Heute kam überraschend noch eine Anfrage, die gleich mit der Tür ins Haus fiel: „100 € Hole sofort ab“
Ich war etwas irritiert ob der schroffen Art, laut Profil waren wohl auch andere nicht ganz zufrieden, aber egal, ich wollte das Sofa loswerden, und antwortete „150 €. Wann wollen Sie es abholen?“
30 Minuten, okay, das liess sich darstellen.
Wir stellten alle Teile in der Garage auf und warteten. Tatsächlich kam ein Miettransporter und 3 junge Männer sowie ein älterer Fahrer stiegen aus.
Sie besahen sich das Sofa, sassen drauf, dann wollte mein Verhandlungspartner nachverhandeln, das Auto hätte 70 € gekostet, Dackelblick von allen drei Jungs dies das.

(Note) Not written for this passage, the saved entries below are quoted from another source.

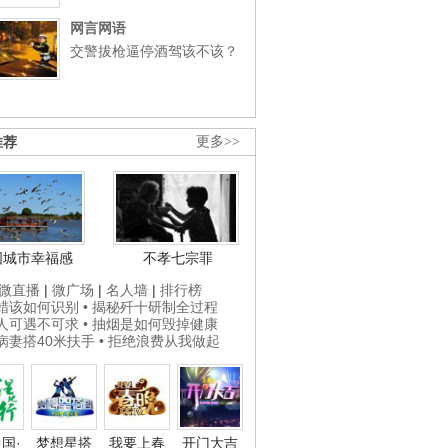
网言网语
交警拔枪逼停酒驾该不该？
推荐
更多>>
国城市幸福感
不孝七宗罪
微直播
|
微广场
|
名人墙
|
排行榜
打蜡该如何识别
• 揭秘歼十研制全过程
贵人可遇不可求
• 抽烟是如何毁掉健康
为病妻搭40米扶手
• 拒绝浪费从我做起
国·
梦想星搭
我要上春
开门大吉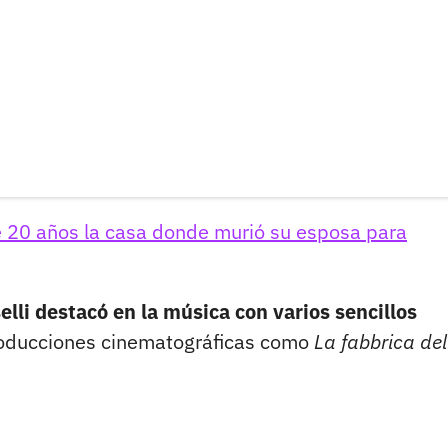
20 años la casa donde murió su esposa para
elli destacó en la música con varios sencillos
producciones cinematográficas como
La fabbrica del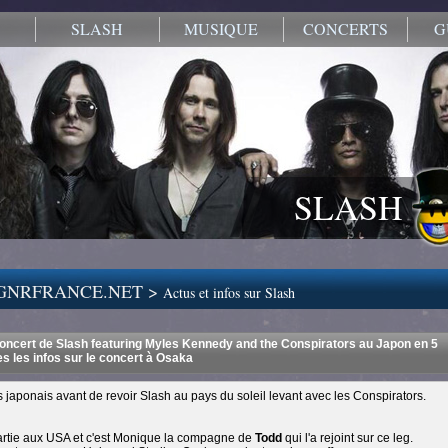
SLASH
MUSIQUE
CONCERTS
G
SLASH
.GNRFRANCE.NET >
Actus et infos sur Slash
oncert de Slash featuring Myles Kennedy and the Conspirators au Japon en 5
es les infos sur le concert à Osaka
is japonais avant de revoir Slash au pays du soleil levant avec les Conspirators.
artie aux USA et c'est Monique la compagne de
Todd
qui l'a rejoint sur ce leg.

Erst blieb ich hart, eigentlich hatte ich ja einen Festpreis in der Anzeige genannt und war schon entgegengekommen.
Mehrere Dackelblicke später bin ich auf 130 € runtergegangen, es gab noch Diskussionen, bevor sich die Männerriege einverstanden erklärte.

Und so kam es, dass ich das Sofa am Sperrmüll vorbei für hoffentlich weitere 15 Jahre in die berühmten guten Hände abgegeben habe.

Das Geld werde ich in ein offenes Regal o.ä. auf Rollen investieren, das neben dem Sessel des Stiefvaters seinen Platz finden soll. Dort reihen sich z.Zt. drei Tischchen nebeneinander, auf denen sich Wasserkaraffe, Glas, Kaffeebecher, Obst, Teller, Tablet, Kopfhörer, Lesestoff, Medikamente, Blutdruckmessgerät, Notizblock, diverse Schreibgeräte, Taschenlampe, Taschentücher, Socken, Servietten, Augentropfen, CD-Player, CDs, Fernbedienung Hörgerät, … verteilen
Das Regal muss also lang sein, mindestens zwei Ablageflächen haben und vielleicht sogar ein oder zwei Schubfächer oder so.